Data for the task –
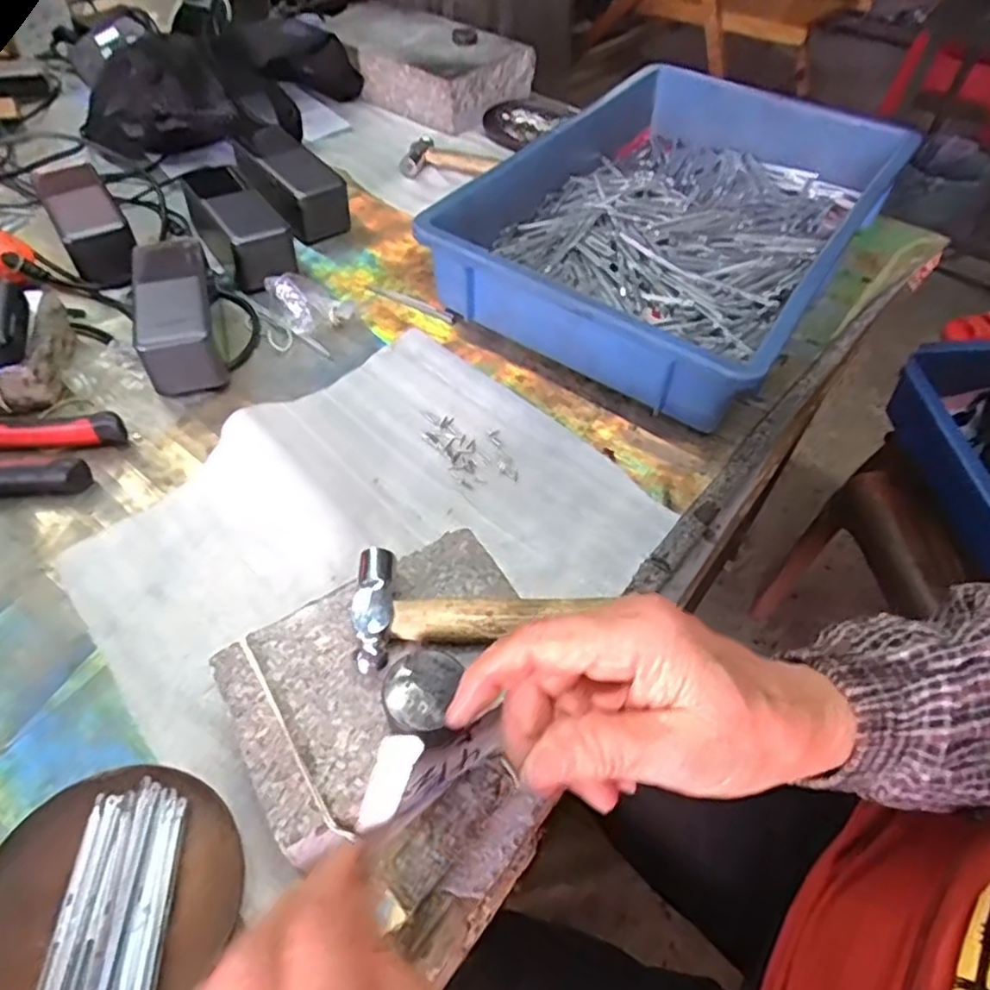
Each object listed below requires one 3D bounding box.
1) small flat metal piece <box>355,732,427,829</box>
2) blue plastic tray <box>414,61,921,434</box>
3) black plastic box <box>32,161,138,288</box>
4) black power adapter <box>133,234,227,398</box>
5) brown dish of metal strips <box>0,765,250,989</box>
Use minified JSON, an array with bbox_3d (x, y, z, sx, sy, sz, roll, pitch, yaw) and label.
[{"bbox_3d":[-0.037,0.097,0.232,0.013,0.042,0.005,30,18,19],"label":"small flat metal piece"},{"bbox_3d":[0.169,-0.258,0.634,0.296,0.080,0.446,30,56,19],"label":"blue plastic tray"},{"bbox_3d":[-0.363,-0.243,0.616,0.053,0.048,0.131,-27,58,-22],"label":"black plastic box"},{"bbox_3d":[-0.247,-0.140,0.538,0.052,0.054,0.129,-13,54,-13],"label":"black power adapter"},{"bbox_3d":[-0.175,0.186,0.312,0.112,0.016,0.113,2,52,-2],"label":"brown dish of metal strips"}]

Exercise details – Beginning at the line above that contains "3) black plastic", return each line exactly through the line that contains "5) brown dish", and no others.

Response to the exercise –
3) black plastic box <box>32,161,138,288</box>
4) black power adapter <box>133,234,227,398</box>
5) brown dish of metal strips <box>0,765,250,989</box>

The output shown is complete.